I am proposing that on the contrary—this unquestioned practice is in fact barbaric. Here’s why. We humans eat food, food that has been grown from the elements of earth and from soil, from which our plants take in nutrients. When we eat them raw or moderately prepared, a wondrous dining experience, these precious life forms provide us with our own nutrients. But we have taken, and what have we given back? We have taken the plants and thereby the energy and nutrients from within the soil. This equation of taking cannot continue indefinitely, and eventually the soil becomes degraded. Our barbarity has been in thinking that applying chemicals or even the manure of other animals will balance out this equation of taking. Our depleted soils and the extreme loss of topsoil clearly shows that our industrialized model isn’t working so well.

Back to the sitting and flushing scenario—We are taking from our soils, ingesting, digesting and then flushing away the very materials from our own bodies that would provide balance to the equation. Our fecal matter is precious, yet our civilized barbarity lets us just throw it away—again with pure drinking water.

What is wrong with us? Are we so afraid of touching that which would close the loop in the creation cycle? Perhaps we call it shit because we eat shitty products that some corporations call food. If instead we ate, at the very least organic food, grown by ourselves, or at least grown locally and in season—precious life giving and sustaining food, we’d recognize our place within this splendor and see that what has moved through our bodies is in fact FOOD for the soil and the organisms within it. Our humanure, no longer to be called shit, is a commodity of great, great value. When carefully composted it is an antidote to our barbarity.

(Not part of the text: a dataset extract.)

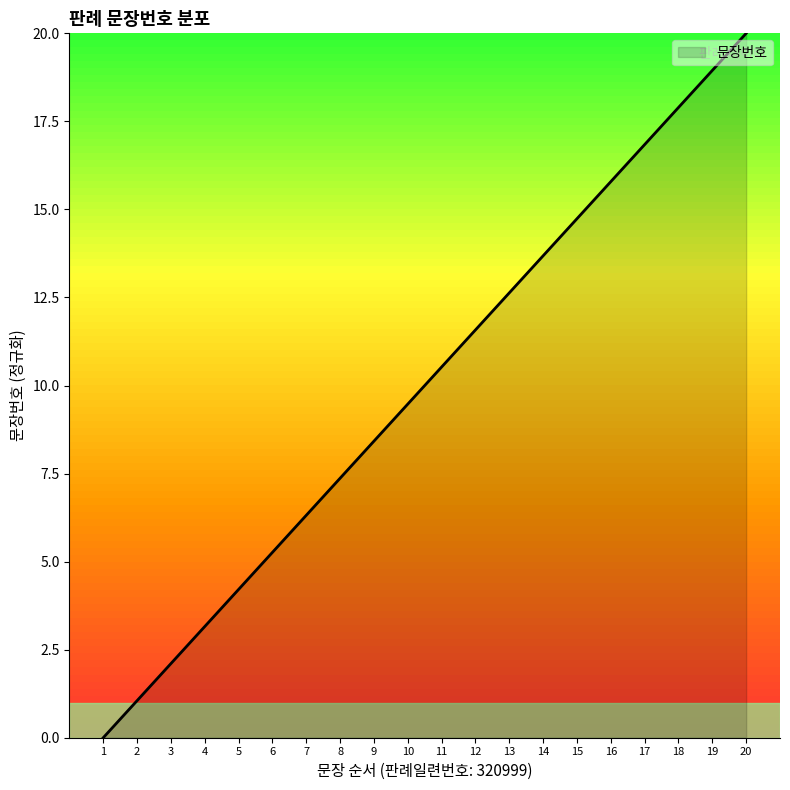

The value at 17 is 16.8. True or false?

True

Water is precious and becoming scarce. To continue to flush away nutrients, while considering them waste with clean water is another sign of a civilization in steep decline. Our alleged affluence, arrogance and outright fear is causing extreme danger to the majority of the worlds people. Our current western lifestyle is not our highest calling, not the best that humans are capable of. We can do better. We can begin the difficult work of reclaiming our natural functions and creating systems to replenish our earths soils with parts of us. We are an integral part of creation and the universe. It is time to inhabit our place within it responsibly and evolve.

 

Two great sources of information along these lines are—“The Humanure Handbook” by Joseph Jenkins and the 2009 book “What We Leave Behind” by Derrick Jensen and Aric McBay.